Guest blog: how can theatre impact issues of climate change?

Guest blog: how can theatre impact issues of climate change?
By Holly
16th September 2021

 

Today we have guest blog from Sprung Advance member Holly Kennedy, who gives her perspective on how theatre can be a useful tool within issues of climate change, raising awareness and making a difference. 

 

The effects of climate change are something we hear about every day, whether it is through the latest newspaper headlines or campaigns across social media. However, theatre is also a way in which audiences are being taught this, and what part they have to try and reverse its impact.

 

As a true theatre nerd, I could plug the positives of theatre all day and every day. However, whilst theatre may not be the most obvious approach to talk about problems like climate change, I feel it has the potential to be one of the most powerful.

 

So, the question stands: why is theatre such an effective way of discussing problems like these?

 

The Changing Climates Festival this summer was a week-long festival of climate-themed theatre, led by other young people like me from Coventry. Productions such as the this provide an opportunity to openly learn about and explore climate change and teach audiences about it in a different way. Sometimes, reading an article or watching a documentary can be informative and make you see the world in a new way, but there are always distractions and other things to take our attention, whereas in theatre, your attention is solely on the action on stage, where there are no interruptions or diversions. Theatre also has the ability to transport you to a new world, which is exactly what was done by Winter Rites, the festival’s headline show from Sprung Advance’s Winter Rites.

 

Comments from the audience included…

 

“Fantastic and thought provoking. Kids are our future.”

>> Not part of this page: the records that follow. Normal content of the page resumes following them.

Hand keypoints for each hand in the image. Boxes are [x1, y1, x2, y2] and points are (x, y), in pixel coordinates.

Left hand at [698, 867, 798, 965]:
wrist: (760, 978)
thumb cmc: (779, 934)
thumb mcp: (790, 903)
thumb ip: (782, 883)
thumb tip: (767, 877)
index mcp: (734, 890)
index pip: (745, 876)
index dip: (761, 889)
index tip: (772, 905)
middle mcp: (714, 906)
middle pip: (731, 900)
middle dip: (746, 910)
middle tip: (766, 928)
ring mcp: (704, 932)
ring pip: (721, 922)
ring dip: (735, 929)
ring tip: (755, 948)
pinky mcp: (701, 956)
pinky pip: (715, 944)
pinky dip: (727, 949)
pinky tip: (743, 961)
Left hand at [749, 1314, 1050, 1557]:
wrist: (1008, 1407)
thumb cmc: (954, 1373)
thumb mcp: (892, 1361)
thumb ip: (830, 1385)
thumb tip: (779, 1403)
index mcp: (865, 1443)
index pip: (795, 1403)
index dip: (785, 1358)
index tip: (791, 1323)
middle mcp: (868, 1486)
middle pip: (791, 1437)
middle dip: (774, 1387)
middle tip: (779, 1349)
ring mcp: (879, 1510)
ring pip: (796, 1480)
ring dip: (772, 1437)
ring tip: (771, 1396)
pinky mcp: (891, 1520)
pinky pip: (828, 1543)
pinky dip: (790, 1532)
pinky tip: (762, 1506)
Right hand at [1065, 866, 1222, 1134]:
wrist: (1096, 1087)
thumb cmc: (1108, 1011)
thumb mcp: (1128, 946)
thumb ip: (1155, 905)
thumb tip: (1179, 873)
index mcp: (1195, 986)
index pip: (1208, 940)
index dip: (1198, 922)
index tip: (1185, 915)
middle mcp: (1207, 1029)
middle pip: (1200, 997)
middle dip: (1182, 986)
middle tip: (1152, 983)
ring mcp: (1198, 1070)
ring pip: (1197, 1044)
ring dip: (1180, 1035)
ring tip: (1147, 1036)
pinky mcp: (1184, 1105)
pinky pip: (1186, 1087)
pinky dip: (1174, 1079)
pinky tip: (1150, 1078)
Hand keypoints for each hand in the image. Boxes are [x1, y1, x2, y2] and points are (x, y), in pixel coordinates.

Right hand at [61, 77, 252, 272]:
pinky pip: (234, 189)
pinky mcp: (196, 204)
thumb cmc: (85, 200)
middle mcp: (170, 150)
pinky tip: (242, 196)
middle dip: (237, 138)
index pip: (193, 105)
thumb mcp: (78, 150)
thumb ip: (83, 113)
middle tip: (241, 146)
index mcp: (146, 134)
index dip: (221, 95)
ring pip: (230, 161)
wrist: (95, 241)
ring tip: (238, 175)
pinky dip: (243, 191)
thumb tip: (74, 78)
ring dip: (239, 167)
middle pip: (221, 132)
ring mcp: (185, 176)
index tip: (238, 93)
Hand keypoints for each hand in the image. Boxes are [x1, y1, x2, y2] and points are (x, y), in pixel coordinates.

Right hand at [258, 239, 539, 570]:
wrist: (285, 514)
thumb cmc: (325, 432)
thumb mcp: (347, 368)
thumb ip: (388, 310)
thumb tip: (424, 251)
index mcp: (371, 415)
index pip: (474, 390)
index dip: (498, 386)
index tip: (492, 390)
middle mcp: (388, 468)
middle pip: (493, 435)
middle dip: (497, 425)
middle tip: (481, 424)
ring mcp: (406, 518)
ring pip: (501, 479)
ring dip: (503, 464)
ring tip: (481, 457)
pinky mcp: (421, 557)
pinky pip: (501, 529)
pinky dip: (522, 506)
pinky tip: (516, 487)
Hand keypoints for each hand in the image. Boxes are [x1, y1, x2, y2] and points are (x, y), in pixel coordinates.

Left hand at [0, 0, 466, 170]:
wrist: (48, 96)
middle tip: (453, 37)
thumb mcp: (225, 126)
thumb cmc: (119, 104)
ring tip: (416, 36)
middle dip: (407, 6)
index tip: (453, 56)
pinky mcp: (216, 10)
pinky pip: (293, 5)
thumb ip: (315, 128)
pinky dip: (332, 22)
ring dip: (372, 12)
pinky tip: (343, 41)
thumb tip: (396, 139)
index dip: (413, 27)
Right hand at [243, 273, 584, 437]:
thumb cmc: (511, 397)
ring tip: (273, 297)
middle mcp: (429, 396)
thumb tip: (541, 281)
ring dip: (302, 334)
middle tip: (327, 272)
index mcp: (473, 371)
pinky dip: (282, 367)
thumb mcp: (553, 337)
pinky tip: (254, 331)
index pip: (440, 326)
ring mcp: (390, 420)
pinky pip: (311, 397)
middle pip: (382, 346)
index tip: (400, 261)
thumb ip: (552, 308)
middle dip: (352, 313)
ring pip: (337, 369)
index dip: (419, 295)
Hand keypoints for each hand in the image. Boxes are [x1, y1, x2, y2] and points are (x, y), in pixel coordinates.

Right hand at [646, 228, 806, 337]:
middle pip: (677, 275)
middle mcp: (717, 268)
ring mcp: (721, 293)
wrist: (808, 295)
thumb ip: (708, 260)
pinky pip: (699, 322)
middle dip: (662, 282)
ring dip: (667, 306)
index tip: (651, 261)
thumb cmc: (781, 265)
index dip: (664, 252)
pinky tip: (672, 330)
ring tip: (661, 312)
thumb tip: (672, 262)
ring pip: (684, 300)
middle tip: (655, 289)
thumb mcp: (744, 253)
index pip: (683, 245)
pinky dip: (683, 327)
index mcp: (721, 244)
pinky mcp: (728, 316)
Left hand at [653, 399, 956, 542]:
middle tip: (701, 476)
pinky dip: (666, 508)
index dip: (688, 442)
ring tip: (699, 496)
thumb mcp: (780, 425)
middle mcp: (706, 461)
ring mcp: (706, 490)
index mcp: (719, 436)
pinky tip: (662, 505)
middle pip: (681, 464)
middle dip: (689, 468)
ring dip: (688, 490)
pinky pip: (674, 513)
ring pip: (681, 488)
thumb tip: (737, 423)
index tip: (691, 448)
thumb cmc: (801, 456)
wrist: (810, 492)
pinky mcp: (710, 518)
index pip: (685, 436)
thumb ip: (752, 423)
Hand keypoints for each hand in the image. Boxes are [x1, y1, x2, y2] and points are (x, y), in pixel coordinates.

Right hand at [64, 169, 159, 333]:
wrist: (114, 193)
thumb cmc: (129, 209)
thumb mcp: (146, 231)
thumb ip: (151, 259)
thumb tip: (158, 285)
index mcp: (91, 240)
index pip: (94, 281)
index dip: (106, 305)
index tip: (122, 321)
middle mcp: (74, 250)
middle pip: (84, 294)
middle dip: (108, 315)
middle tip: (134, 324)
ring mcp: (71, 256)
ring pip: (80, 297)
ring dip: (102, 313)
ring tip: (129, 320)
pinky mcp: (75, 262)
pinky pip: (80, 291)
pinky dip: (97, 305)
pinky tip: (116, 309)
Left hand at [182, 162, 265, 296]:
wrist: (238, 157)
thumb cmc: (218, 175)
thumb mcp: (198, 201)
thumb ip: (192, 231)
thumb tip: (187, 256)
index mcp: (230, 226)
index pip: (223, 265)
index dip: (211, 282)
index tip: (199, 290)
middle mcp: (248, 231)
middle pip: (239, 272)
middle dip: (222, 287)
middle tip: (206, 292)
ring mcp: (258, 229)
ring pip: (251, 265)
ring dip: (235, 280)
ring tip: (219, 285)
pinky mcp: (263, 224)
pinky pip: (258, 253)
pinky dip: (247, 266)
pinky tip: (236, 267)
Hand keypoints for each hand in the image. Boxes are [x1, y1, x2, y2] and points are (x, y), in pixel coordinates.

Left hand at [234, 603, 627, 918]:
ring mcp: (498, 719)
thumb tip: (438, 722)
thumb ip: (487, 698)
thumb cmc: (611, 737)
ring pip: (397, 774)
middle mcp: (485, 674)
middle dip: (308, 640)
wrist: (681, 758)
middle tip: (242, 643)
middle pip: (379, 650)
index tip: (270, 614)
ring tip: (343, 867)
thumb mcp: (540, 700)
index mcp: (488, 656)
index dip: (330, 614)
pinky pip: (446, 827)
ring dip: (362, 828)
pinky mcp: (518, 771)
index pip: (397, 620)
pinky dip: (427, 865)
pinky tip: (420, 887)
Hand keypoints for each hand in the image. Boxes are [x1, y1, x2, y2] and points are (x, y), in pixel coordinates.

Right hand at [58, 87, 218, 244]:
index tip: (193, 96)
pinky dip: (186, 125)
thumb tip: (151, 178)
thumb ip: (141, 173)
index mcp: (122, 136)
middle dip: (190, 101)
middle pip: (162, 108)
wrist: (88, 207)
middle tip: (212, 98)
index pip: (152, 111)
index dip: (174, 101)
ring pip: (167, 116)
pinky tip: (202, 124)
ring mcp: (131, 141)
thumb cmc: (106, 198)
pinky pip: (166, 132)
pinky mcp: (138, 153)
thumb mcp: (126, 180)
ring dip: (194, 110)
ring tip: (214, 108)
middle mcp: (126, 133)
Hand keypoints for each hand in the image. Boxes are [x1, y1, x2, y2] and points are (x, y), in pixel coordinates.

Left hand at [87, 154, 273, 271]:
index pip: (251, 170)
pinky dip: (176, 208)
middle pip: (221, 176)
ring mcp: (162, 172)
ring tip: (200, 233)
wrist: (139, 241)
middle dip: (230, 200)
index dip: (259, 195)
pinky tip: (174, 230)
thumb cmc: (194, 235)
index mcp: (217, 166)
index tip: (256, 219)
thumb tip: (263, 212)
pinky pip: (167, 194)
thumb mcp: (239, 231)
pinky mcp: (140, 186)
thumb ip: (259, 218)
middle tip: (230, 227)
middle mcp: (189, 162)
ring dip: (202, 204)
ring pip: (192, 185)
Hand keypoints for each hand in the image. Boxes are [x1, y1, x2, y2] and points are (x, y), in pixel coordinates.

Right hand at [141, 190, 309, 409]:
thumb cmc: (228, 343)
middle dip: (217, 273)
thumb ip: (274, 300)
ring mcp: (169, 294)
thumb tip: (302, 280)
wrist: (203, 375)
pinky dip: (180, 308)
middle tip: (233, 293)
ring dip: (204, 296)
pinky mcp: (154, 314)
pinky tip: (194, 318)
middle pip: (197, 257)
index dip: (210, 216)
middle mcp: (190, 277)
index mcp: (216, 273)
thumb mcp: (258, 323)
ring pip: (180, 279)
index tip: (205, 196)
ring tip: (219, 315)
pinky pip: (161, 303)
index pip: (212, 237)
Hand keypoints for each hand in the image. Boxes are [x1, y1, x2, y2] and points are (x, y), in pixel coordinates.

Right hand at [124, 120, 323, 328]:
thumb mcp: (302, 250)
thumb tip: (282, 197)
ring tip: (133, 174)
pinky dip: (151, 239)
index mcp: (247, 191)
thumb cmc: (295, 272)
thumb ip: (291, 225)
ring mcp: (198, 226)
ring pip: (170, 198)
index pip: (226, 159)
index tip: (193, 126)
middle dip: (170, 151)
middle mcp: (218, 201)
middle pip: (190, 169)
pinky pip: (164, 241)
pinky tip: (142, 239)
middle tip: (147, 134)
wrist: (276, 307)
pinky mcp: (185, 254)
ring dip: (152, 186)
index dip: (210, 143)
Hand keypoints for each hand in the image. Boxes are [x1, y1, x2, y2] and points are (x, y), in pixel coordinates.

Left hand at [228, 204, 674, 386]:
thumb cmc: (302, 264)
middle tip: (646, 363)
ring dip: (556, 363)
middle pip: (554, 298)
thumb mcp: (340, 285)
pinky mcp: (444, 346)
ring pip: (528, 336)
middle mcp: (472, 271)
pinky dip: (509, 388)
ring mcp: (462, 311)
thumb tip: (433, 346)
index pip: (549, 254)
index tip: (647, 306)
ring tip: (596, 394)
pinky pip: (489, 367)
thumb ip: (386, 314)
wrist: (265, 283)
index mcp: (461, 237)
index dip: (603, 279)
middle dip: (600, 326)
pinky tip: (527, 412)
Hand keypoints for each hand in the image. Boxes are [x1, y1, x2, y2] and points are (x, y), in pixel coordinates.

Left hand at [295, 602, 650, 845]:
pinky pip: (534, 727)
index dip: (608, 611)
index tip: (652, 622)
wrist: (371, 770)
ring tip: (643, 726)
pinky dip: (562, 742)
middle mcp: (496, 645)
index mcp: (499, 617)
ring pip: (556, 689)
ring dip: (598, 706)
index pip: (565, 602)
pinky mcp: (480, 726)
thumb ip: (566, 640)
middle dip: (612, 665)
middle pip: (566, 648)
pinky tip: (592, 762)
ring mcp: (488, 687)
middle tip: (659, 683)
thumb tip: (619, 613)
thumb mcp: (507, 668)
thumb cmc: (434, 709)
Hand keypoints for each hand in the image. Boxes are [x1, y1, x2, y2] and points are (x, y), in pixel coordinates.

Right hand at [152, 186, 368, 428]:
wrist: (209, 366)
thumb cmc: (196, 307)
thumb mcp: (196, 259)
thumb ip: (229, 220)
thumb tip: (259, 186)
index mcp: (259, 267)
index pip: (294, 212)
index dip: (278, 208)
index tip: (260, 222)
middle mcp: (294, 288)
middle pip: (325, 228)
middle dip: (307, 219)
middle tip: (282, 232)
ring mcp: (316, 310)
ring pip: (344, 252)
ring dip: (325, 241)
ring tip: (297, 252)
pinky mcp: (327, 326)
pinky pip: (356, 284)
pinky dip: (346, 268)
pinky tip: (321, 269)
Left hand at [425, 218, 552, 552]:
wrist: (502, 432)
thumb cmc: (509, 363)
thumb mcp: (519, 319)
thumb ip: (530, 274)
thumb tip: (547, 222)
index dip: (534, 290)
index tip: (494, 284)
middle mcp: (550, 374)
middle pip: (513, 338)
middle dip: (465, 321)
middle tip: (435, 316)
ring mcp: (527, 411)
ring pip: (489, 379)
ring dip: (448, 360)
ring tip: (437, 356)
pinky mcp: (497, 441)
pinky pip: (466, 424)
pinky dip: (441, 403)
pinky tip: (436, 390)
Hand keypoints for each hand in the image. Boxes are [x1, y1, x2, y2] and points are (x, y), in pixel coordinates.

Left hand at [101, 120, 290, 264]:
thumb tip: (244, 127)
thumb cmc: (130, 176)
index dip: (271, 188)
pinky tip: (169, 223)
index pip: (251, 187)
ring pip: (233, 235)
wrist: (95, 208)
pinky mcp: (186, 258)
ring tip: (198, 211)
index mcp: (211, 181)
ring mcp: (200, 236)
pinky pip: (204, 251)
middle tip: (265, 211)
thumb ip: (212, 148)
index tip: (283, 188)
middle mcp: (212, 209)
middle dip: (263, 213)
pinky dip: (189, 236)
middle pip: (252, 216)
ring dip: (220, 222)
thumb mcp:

“I came in just because my child was performing but I left with tears.”

“Inspiring and eye opening.”

 

Winter Rites takes place in a future dystopia where our planet is experiencing its last winter. The world’s rotations are slowing, and the performance investigates the different reasons for this, from consumerism to pollution to deforestation.  It explores how our actions now have a knock on effect on climate change, and how what we choose to do now will secure the planet’s fate.

 

Productions like Winter Rites have a way of making the truth sink in faster and feel more like a reality. Another factor which separates Winter Rites and the Changing Climates Festival from other productions about climate change is the fact young people are in the driving seat, pushing for change. It is the next generation of young people who are pushing for change – whether it is the performers from of all the amazing productions throughout the festival week, or members of Coventry’s Young Producers Collective who developed the event.  There is suddenly a new power backing this cause.

 

I believe that theatre is an effective way of exploring major problems like climate change. Seeing the next generation stand for change and actively wanting to protect the future has the power to change the ways of the world, by allowing audiences to pause, watch and listen.

 

The Changing Climates Festival was a week-long festival of environmentally led performance by and for young people in Coventry. It enabled young people to engage with local and global environmental themes and have vital access to the arts. The festival was developed by the Coventry Young Producers Collective, a group of 30 students in Years 10 & 11 who received invaluable skills, knowledge and hands-on experience.